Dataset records
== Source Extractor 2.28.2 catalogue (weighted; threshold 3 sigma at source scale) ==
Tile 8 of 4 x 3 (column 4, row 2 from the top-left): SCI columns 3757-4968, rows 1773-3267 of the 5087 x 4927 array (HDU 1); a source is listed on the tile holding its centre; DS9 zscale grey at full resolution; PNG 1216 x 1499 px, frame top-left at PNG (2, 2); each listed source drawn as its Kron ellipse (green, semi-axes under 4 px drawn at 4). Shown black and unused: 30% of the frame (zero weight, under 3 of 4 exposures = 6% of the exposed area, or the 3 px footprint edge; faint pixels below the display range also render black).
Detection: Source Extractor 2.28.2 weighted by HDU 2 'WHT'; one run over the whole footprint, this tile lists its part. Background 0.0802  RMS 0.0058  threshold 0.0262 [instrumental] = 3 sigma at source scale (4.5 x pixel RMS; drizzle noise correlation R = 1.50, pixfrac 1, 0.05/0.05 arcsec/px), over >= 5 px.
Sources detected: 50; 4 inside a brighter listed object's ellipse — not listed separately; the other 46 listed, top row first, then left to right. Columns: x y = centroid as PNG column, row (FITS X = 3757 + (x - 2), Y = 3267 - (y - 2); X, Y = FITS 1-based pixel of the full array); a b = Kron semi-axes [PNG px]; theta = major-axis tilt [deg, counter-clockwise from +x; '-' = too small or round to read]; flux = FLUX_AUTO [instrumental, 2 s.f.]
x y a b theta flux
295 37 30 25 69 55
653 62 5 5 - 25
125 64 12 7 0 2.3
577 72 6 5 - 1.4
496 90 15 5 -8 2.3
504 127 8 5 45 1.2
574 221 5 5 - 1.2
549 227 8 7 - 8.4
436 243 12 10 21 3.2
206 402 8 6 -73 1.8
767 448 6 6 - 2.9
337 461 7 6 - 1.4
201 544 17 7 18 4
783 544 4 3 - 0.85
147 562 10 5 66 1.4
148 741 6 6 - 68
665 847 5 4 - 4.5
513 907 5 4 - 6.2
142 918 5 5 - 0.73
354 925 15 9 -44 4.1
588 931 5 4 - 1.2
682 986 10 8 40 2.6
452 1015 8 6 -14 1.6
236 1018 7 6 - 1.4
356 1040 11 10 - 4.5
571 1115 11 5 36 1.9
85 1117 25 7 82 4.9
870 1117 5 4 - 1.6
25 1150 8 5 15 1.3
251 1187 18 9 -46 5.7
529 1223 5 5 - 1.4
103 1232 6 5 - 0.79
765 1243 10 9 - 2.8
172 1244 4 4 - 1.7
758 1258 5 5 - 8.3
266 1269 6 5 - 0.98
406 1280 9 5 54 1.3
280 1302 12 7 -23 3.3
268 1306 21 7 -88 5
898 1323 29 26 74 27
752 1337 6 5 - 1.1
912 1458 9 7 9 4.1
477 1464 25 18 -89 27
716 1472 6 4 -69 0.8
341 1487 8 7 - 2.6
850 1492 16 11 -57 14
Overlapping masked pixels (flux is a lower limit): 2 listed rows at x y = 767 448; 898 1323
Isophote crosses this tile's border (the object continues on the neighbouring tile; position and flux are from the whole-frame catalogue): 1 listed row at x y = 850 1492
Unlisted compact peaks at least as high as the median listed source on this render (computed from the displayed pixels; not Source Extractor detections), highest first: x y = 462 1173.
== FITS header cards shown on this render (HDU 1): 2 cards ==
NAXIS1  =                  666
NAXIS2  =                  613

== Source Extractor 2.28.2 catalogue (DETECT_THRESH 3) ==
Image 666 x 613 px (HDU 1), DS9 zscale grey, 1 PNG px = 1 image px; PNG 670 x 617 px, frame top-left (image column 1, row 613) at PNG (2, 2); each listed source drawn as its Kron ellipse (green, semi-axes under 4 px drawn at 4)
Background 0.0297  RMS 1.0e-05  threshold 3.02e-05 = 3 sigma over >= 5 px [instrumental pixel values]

**Directions**
Return the stretch from the start of the records above through the line containing "Detection: Source Extractor", copied character for character.

**Response to the exercise**
== Source Extractor 2.28.2 catalogue (weighted; threshold 3 sigma at source scale) ==
Tile 8 of 4 x 3 (column 4, row 2 from the top-left): SCI columns 3757-4968, rows 1773-3267 of the 5087 x 4927 array (HDU 1); a source is listed on the tile holding its centre; DS9 zscale grey at full resolution; PNG 1216 x 1499 px, frame top-left at PNG (2, 2); each listed source drawn as its Kron ellipse (green, semi-axes under 4 px drawn at 4). Shown black and unused: 30% of the frame (zero weight, under 3 of 4 exposures = 6% of the exposed area, or the 3 px footprint edge; faint pixels below the display range also render black).
Detection: Source Extractor 2.28.2 weighted by HDU 2 'WHT'; one run over the whole footprint, this tile lists its part. Background 0.0802  RMS 0.0058  threshold 0.0262 [instrumental] = 3 sigma at source scale (4.5 x pixel RMS; drizzle noise correlation R = 1.50, pixfrac 1, 0.05/0.05 arcsec/px), over >= 5 px.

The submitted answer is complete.